WHAT YOU NEED TO DO –
Update the items from the very first line through the line that contains "of unhandled exceptions.</span></span>" by changing "Facebook" to "Instagram", and give those lines again with everything else left unchanged.

THE DATA –
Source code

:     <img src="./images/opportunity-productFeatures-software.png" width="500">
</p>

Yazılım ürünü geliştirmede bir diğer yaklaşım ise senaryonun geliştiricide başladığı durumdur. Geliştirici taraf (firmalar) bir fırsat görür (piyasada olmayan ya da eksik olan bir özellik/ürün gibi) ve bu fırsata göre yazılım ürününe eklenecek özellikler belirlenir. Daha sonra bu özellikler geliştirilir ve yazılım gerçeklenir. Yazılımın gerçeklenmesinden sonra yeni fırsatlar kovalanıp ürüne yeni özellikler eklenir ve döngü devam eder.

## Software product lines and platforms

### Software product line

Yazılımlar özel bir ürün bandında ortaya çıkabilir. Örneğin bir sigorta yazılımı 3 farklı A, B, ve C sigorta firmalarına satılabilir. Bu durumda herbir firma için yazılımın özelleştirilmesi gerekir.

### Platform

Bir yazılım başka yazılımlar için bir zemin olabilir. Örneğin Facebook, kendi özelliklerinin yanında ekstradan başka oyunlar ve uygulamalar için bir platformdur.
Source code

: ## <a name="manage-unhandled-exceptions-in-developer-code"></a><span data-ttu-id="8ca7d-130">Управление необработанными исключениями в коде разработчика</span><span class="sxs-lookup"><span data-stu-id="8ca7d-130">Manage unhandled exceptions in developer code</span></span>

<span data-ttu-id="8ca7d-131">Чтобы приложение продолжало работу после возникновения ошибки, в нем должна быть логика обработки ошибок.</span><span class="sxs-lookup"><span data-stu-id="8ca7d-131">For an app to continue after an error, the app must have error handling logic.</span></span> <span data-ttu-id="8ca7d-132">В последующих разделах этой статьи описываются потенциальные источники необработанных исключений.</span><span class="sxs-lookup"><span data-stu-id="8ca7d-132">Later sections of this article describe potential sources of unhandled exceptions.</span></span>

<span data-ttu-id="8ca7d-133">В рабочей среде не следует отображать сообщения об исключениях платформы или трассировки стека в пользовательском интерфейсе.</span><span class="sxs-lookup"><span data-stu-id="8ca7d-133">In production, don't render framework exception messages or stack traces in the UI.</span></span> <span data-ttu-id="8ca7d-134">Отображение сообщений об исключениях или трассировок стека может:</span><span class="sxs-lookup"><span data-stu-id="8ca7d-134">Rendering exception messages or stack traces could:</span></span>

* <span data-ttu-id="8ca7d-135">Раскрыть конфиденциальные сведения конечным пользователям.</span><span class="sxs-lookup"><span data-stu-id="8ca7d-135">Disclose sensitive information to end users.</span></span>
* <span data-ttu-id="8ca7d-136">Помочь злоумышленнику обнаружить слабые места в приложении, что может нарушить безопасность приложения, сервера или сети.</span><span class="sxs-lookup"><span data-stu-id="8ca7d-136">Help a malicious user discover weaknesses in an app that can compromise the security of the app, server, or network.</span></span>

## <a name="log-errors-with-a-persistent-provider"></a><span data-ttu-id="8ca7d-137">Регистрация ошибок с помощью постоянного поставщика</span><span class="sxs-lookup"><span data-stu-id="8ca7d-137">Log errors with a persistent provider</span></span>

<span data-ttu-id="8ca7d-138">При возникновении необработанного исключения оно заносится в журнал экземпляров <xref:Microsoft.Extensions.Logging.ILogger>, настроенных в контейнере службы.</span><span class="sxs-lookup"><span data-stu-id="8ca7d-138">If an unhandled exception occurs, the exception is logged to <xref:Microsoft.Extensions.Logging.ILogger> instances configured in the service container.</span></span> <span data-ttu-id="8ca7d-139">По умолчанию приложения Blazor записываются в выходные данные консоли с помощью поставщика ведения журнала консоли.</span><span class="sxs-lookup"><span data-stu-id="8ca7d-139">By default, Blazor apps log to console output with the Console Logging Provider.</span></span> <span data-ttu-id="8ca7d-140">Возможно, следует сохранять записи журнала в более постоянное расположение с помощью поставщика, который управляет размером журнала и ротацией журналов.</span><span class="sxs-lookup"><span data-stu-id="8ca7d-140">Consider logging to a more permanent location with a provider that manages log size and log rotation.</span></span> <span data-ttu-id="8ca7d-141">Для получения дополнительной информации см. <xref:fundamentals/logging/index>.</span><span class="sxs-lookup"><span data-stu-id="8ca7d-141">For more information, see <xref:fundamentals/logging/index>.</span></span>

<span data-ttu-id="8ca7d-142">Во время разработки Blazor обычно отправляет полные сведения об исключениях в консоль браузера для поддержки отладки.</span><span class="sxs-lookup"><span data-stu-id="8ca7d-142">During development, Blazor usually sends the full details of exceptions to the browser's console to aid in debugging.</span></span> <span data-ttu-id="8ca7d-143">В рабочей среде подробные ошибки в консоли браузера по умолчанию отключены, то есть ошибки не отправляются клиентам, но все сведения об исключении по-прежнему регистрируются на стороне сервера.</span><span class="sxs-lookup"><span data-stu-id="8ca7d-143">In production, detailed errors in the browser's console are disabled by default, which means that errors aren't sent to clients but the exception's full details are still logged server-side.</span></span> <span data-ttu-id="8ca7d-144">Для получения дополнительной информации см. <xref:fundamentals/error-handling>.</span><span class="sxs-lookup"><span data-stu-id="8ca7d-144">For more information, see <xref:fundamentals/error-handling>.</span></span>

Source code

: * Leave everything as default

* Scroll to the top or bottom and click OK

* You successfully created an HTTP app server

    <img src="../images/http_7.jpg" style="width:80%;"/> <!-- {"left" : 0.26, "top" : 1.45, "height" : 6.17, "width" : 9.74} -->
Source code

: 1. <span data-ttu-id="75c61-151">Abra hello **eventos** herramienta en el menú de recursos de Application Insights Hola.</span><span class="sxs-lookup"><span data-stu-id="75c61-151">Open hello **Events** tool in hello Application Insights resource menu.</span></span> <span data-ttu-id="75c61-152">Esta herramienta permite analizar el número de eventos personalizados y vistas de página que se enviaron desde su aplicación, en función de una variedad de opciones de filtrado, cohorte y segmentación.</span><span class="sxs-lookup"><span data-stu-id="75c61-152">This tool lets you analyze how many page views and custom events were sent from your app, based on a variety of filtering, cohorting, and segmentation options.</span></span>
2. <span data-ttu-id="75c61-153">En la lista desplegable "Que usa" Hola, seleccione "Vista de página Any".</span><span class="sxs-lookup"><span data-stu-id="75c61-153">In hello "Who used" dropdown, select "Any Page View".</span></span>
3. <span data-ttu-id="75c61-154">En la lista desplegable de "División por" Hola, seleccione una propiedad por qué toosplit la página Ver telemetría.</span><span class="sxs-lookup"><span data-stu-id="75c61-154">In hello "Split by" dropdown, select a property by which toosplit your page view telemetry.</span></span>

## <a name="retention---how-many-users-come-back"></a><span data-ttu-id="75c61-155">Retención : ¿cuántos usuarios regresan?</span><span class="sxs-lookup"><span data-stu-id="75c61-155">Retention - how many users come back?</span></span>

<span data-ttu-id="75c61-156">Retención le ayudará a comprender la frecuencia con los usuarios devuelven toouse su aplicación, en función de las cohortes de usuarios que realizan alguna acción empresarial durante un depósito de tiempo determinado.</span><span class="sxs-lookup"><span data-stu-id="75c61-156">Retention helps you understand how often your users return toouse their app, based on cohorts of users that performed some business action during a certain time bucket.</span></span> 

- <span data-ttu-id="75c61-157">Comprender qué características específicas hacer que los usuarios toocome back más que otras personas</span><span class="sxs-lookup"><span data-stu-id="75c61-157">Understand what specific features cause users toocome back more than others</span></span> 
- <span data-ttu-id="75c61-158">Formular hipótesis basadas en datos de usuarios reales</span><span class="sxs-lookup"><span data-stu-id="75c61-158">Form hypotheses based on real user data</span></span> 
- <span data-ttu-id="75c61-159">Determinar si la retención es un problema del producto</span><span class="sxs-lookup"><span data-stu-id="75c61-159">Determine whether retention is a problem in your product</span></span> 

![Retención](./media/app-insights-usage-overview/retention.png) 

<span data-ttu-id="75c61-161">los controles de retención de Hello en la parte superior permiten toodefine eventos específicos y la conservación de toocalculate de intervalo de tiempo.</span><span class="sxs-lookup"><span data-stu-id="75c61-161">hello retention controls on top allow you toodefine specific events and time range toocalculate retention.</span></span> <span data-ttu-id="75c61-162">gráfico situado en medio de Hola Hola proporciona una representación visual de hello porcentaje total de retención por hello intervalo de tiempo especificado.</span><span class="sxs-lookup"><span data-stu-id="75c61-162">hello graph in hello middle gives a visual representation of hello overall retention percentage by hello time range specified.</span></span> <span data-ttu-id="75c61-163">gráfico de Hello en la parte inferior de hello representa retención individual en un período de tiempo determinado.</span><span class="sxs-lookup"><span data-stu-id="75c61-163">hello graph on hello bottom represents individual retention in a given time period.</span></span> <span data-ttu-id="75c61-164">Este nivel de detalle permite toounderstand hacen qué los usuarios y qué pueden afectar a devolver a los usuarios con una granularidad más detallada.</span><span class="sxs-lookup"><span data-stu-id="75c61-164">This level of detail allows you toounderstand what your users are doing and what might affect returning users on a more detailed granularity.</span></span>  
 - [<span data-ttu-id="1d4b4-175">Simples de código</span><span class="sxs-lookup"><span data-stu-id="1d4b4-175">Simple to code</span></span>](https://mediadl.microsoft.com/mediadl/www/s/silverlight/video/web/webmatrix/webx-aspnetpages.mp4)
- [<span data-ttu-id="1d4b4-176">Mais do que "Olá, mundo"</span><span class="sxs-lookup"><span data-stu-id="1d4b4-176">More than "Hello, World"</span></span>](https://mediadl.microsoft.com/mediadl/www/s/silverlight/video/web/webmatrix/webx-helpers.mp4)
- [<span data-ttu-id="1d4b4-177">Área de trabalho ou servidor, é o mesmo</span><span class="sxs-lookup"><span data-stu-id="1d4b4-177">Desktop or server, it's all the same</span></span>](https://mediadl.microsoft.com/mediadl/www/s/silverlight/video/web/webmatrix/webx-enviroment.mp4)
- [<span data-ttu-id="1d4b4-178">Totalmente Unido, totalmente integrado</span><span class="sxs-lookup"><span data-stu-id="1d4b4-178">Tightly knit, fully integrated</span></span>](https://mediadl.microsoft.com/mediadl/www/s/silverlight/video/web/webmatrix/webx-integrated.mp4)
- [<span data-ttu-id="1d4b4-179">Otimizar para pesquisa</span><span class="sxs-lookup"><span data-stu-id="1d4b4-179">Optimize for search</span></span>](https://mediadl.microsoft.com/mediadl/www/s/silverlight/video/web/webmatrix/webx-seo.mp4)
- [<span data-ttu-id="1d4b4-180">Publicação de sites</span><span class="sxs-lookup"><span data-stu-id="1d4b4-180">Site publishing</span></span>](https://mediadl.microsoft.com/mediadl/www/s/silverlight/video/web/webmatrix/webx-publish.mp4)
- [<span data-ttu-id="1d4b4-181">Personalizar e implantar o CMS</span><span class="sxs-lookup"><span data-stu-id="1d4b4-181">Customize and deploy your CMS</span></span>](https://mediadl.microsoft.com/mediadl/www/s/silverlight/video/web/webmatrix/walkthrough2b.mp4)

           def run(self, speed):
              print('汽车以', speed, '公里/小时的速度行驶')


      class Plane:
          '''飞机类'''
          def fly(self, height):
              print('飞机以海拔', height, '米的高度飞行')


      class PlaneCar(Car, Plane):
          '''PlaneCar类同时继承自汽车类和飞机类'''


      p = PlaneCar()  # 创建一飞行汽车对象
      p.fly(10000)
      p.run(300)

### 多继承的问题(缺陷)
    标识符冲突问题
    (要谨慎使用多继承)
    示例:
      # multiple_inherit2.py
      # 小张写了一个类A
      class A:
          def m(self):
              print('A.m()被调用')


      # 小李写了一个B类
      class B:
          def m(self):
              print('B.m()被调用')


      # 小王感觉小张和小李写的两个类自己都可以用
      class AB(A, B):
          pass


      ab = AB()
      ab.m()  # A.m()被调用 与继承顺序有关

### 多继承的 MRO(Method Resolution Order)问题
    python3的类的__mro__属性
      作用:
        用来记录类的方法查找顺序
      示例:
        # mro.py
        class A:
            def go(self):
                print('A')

TASK OUTPUT –
Source code

:     <img src="./images/opportunity-productFeatures-software.png" width="500">
</p>

Yazılım ürünü geliştirmede bir diğer yaklaşım ise senaryonun geliştiricide başladığı durumdur. Geliştirici taraf (firmalar) bir fırsat görür (piyasada olmayan ya da eksik olan bir özellik/ürün gibi) ve bu fırsata göre yazılım ürününe eklenecek özellikler belirlenir. Daha sonra bu özellikler geliştirilir ve yazılım gerçeklenir. Yazılımın gerçeklenmesinden sonra yeni fırsatlar kovalanıp ürüne yeni özellikler eklenir ve döngü devam eder.

## Software product lines and platforms

### Software product line

Yazılımlar özel bir ürün bandında ortaya çıkabilir. Örneğin bir sigorta yazılımı 3 farklı A, B, ve C sigorta firmalarına satılabilir. Bu durumda herbir firma için yazılımın özelleştirilmesi gerekir.

### Platform

Bir yazılım başka yazılımlar için bir zemin olabilir. Örneğin Instagram, kendi özelliklerinin yanında ekstradan başka oyunlar ve uygulamalar için bir platformdur.
Source code

: ## <a name="manage-unhandled-exceptions-in-developer-code"></a><span data-ttu-id="8ca7d-130">Управление необработанными исключениями в коде разработчика</span><span class="sxs-lookup"><span data-stu-id="8ca7d-130">Manage unhandled exceptions in developer code</span></span>

<span data-ttu-id="8ca7d-131">Чтобы приложение продолжало работу после возникновения ошибки, в нем должна быть логика обработки ошибок.</span><span class="sxs-lookup"><span data-stu-id="8ca7d-131">For an app to continue after an error, the app must have error handling logic.</span></span> <span data-ttu-id="8ca7d-132">В последующих разделах этой статьи описываются потенциальные источники необработанных исключений.</span><span class="sxs-lookup"><span data-stu-id="8ca7d-132">Later sections of this article describe potential sources of unhandled exceptions.</span></span>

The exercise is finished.